Машина с российскими телевизионщиками скрылась раньше, чем к ней подбежали бандиты. Бандитов повязали. Лосинская умчалась на такси. Берта дала полную информацию полисмену. Услышала заключение врача: мирный и полный человек умер от черепно-мозговой травмы. Побежала к гостинице, по дороге звонила всем в Москву, редактору Ане, которая ждала ее в гостинице. Мысленно продумывала текст заявления, которое сейчас выложит на основных мировых ресурсах.

Владелец канала перезвонил ей до того, как она вошла в вестибюль:

– Берта Леонидовна, вы что-то снимали? У вас есть доказательства тому, о чем вы сообщили?

– Я не снимала, не успела даже вытащить фотоаппарат. Но вы же понимаете, как убедиться в том, что я говорю правду. Нужно прямо сейчас запросить у Лосинской снятый материал. Не понадобится даже эксперт, чтобы понять, что снималась кровавая постановка. Запланированное убийство. Убийц взяли.

– Вы действительно собираетесь сделать об этом публичные заявления? Вы – наш сотрудник. Отдаете себе отчет в том, какие могут быть последствия для канала?

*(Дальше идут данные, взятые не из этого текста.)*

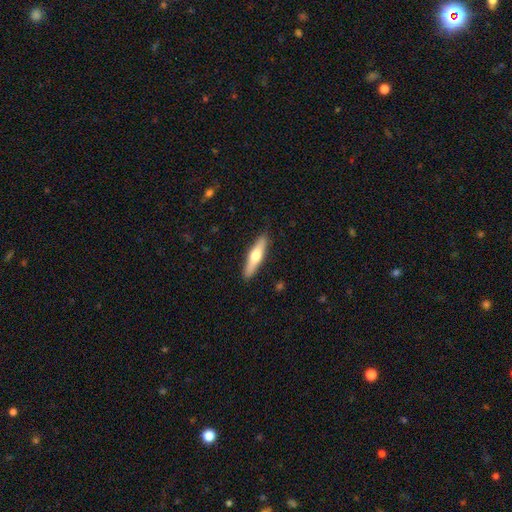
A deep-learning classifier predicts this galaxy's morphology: A smooth galaxy with no disk features (52%) that is cigar-shaped (78%). Merging: none (90%).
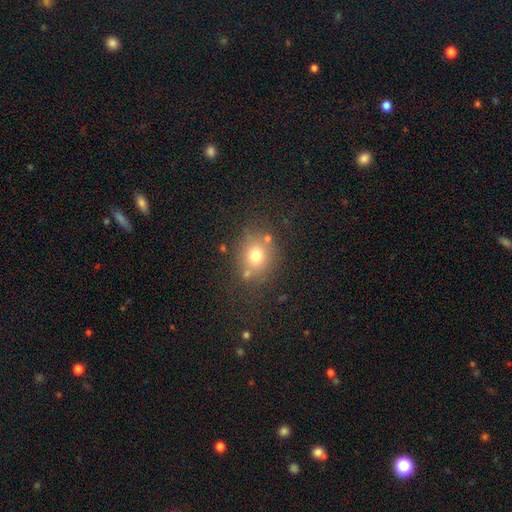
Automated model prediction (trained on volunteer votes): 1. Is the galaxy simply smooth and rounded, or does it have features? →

– Да. Я отдаю себе отчет в том, какие будут последствия для канала, который попытается это скрыть. Это невозможно уже скрыть!

– Видели только вы.

– Вот именно.

– Последствия для вас тоже не пугают?

– Да достало меня то, что меня пугают все кому не лень. Увольняйте сейчас.

– Минутку, не начинайте злиться и хамить. Нам нужно взвесить, с кем нам легче расстаться: с вами, чтобы обвинить затем в клевете по личным мотивам, или с Лосинской, которая работает у нас уже лет десять.

– Уже не нужно ничего взвешивать. Я решила.

– Прошу буквально пять минут. Мне нужно посоветоваться с редакционной коллегией: все на связи. Не делайте резких движений. Где вы?

– В холле гостиницы.

– Оставайтесь там.

Он перезвонил ровно через пять минут.

– Берта, группа Лосинской в срочном порядке отозвана. К ее приезду все будут уволены по статье, мы сами станем инициаторами возбуждения уголовного дела. Ее программа закрыта. Вас все устраивает?

– Да, – проговорила Берта. – Только мне очень плохо. Кажется, я заболела. Могу вернуться домой тоже?

– Нет. Продолжайте работать.

Берта еле дошла до своего номера, открыла дверь, и в это время ее просто сбили с ног и втащили в номер. До того как глаза полностью не залило кровью, она видела красное, толстое, потное, свирепое и нечеловеческое лицо ведущей телевизионного канала Елены Лосинской. Она не убивала ее, она поступала, как криминальное существо с человеком, для которого важно лицо – его работа. Когда Берта уже ничего не видела, она чувствовала, что у нее трещат скулы, зубы, наполняется кровью разбитый рот. Потом она не столько видела, сколько понимала, что Лосинскую оттащили, что ее, Берту, уже положили на кровать. Ей помогают врачи. Плачет громко и отчаянно Аня.